Troubleshooting this may prove not be easy. You need to install the privative Nvidia drivers if you haven't done so. If you don't see improvement in the graphics performance, then be almost assured that is bad RAM modules or the Hard Disk failing. The hard disk can be tested if you use a Live system (should be USB to properly measure the fastest performance, since CD's are slow), bad memory modules come often accompanied with other random errors but it worth a shot testing it.
As a final test, you should also check if your BIOS settings are optimum, and the BIOS is updated, your laptop isn't filled with dust (dust tends to traps heat, and the system throttle performance when hot).
You should probably noticed by now, that I could still list more reasons, since system performance could be affected even if the combination of hardware components/software is not adequate and finding out the perfect balance is, well... difficult.
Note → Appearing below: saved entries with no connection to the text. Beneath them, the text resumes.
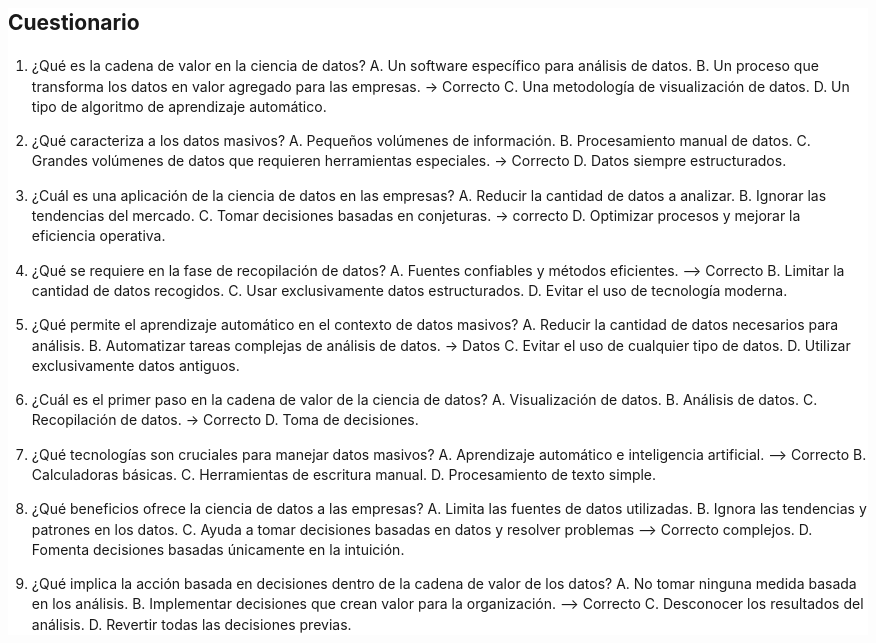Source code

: ## Cuestionario 

1. ¿Qué es la cadena de valor en la ciencia de datos?
    A. Un software específico para análisis de datos.
    B. Un proceso que transforma los datos en valor agregado para las empresas. -> Correcto 
    C. Una metodología de visualización de datos.
    D. Un tipo de algoritmo de aprendizaje automático.

2. ¿Qué caracteriza a los datos masivos?
    A. Pequeños volúmenes de información.
    B. Procesamiento manual de datos.
    C. Grandes volúmenes de datos que requieren herramientas especiales. -> Correcto 
    D. Datos siempre estructurados.

3. ¿Cuál es una aplicación de la ciencia de datos en las empresas?
    A. Reducir la cantidad de datos a analizar.
    B. Ignorar las tendencias del mercado.
    C. Tomar decisiones basadas en conjeturas. -> correcto 
    D. Optimizar procesos y mejorar la eficiencia operativa.

4. ¿Qué se requiere en la fase de recopilación de datos?
    A. Fuentes confiables y métodos eficientes. --> Correcto 
    B. Limitar la cantidad de datos recogidos.
    C. Usar exclusivamente datos estructurados.
    D. Evitar el uso de tecnología moderna.

5. ¿Qué permite el aprendizaje automático en el contexto de datos masivos?
    A. Reducir la cantidad de datos necesarios para análisis.
    B. Automatizar tareas complejas de análisis de datos. -> Datos
    C. Evitar el uso de cualquier tipo de datos.
    D. Utilizar exclusivamente datos antiguos.

6. ¿Cuál es el primer paso en la cadena de valor de la ciencia de datos?
    A. Visualización de datos. 
    B. Análisis de datos.
    C. Recopilación de datos. -> Correcto 
    D. Toma de decisiones.

7. ¿Qué tecnologías son cruciales para manejar datos masivos?
    A. Aprendizaje automático e inteligencia artificial. --> Correcto 
    B. Calculadoras básicas.
    C. Herramientas de escritura manual.
    D. Procesamiento de texto simple.

8. ¿Qué beneficios ofrece la ciencia de datos a las empresas?
    A. Limita las fuentes de datos utilizadas.
    B. Ignora las tendencias y patrones en los datos.
    C. Ayuda a tomar decisiones basadas en datos y resolver problemas --> Correcto 
    complejos.
    D. Fomenta decisiones basadas únicamente en la intuición.

9. ¿Qué implica la acción basada en decisiones dentro de la cadena de valor de los datos?
    A. No tomar ninguna medida basada en los análisis.
    B. Implementar decisiones que crean valor para la organización. --> Correcto 
    C. Desconocer los resultados del análisis.
    D. Revertir todas las decisiones previas.
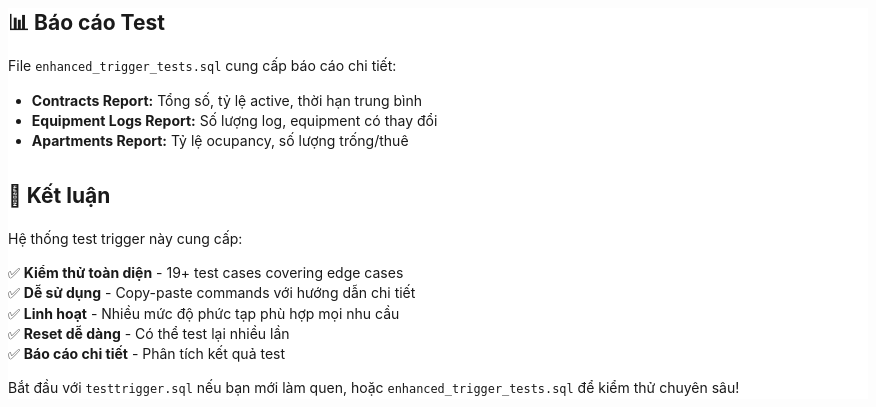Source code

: ## 📊 Báo cáo Test

File `enhanced_trigger_tests.sql` cung cấp báo cáo chi tiết:

- **Contracts Report:** Tổng số, tỷ lệ active, thời hạn trung bình
- **Equipment Logs Report:** Số lượng log, equipment có thay đổi
- **Apartments Report:** Tỷ lệ ocupancy, số lượng trống/thuê

## 🎯 Kết luận

Hệ thống test trigger này cung cấp:

✅ **Kiểm thử toàn diện** - 19+ test cases covering edge cases  
✅ **Dễ sử dụng** - Copy-paste commands với hướng dẫn chi tiết  
✅ **Linh hoạt** - Nhiều mức độ phức tạp phù hợp mọi nhu cầu  
✅ **Reset dễ dàng** - Có thể test lại nhiều lần  
✅ **Báo cáo chi tiết** - Phân tích kết quả test  

Bắt đầu với `testtrigger.sql` nếu bạn mới làm quen, hoặc `enhanced_trigger_tests.sql` để kiểm thử chuyên sâu!
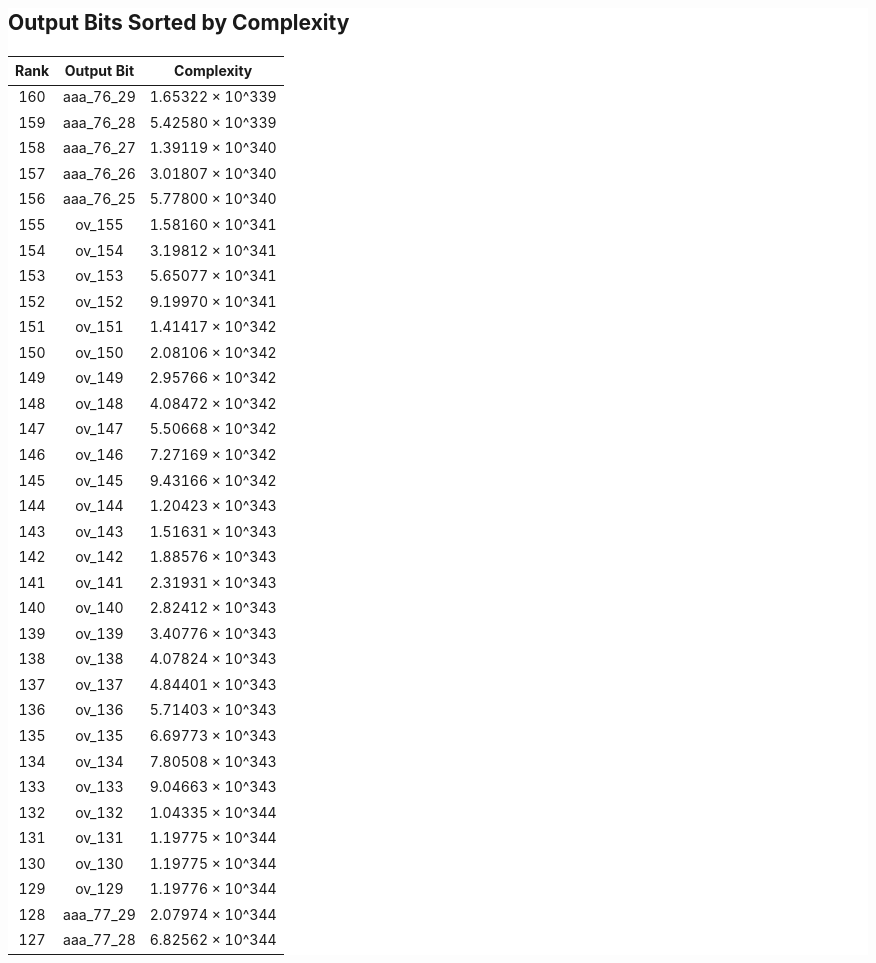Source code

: ## Output Bits Sorted by Complexity

| Rank | Output Bit | Complexity |
|:----:|:----------:|:----------:|
| 160 | aaa_76_29 | 1.65322 × 10^339 |
| 159 | aaa_76_28 | 5.42580 × 10^339 |
| 158 | aaa_76_27 | 1.39119 × 10^340 |
| 157 | aaa_76_26 | 3.01807 × 10^340 |
| 156 | aaa_76_25 | 5.77800 × 10^340 |
| 155 | ov_155 | 1.58160 × 10^341 |
| 154 | ov_154 | 3.19812 × 10^341 |
| 153 | ov_153 | 5.65077 × 10^341 |
| 152 | ov_152 | 9.19970 × 10^341 |
| 151 | ov_151 | 1.41417 × 10^342 |
| 150 | ov_150 | 2.08106 × 10^342 |
| 149 | ov_149 | 2.95766 × 10^342 |
| 148 | ov_148 | 4.08472 × 10^342 |
| 147 | ov_147 | 5.50668 × 10^342 |
| 146 | ov_146 | 7.27169 × 10^342 |
| 145 | ov_145 | 9.43166 × 10^342 |
| 144 | ov_144 | 1.20423 × 10^343 |
| 143 | ov_143 | 1.51631 × 10^343 |
| 142 | ov_142 | 1.88576 × 10^343 |
| 141 | ov_141 | 2.31931 × 10^343 |
| 140 | ov_140 | 2.82412 × 10^343 |
| 139 | ov_139 | 3.40776 × 10^343 |
| 138 | ov_138 | 4.07824 × 10^343 |
| 137 | ov_137 | 4.84401 × 10^343 |
| 136 | ov_136 | 5.71403 × 10^343 |
| 135 | ov_135 | 6.69773 × 10^343 |
| 134 | ov_134 | 7.80508 × 10^343 |
| 133 | ov_133 | 9.04663 × 10^343 |
| 132 | ov_132 | 1.04335 × 10^344 |
| 131 | ov_131 | 1.19775 × 10^344 |
| 130 | ov_130 | 1.19775 × 10^344 |
| 129 | ov_129 | 1.19776 × 10^344 |
| 128 | aaa_77_29 | 2.07974 × 10^344 |
| 127 | aaa_77_28 | 6.82562 × 10^344 |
You will seldom get optimum speed with dual boot, but it should be good at most of time.
You may have to clean
RAM
from within ubuntu and reboot to ubuntu first.To clean
RAM
As root
#: free -m
verify actual RAM status#: sync
Force changed blocks to disk, update the super block.#: echo 3 > /proc/sys/vm/drop_caches
Writing to this will cause the kernel to drop caches, dentries and inodes from memory, causing that memory to become free.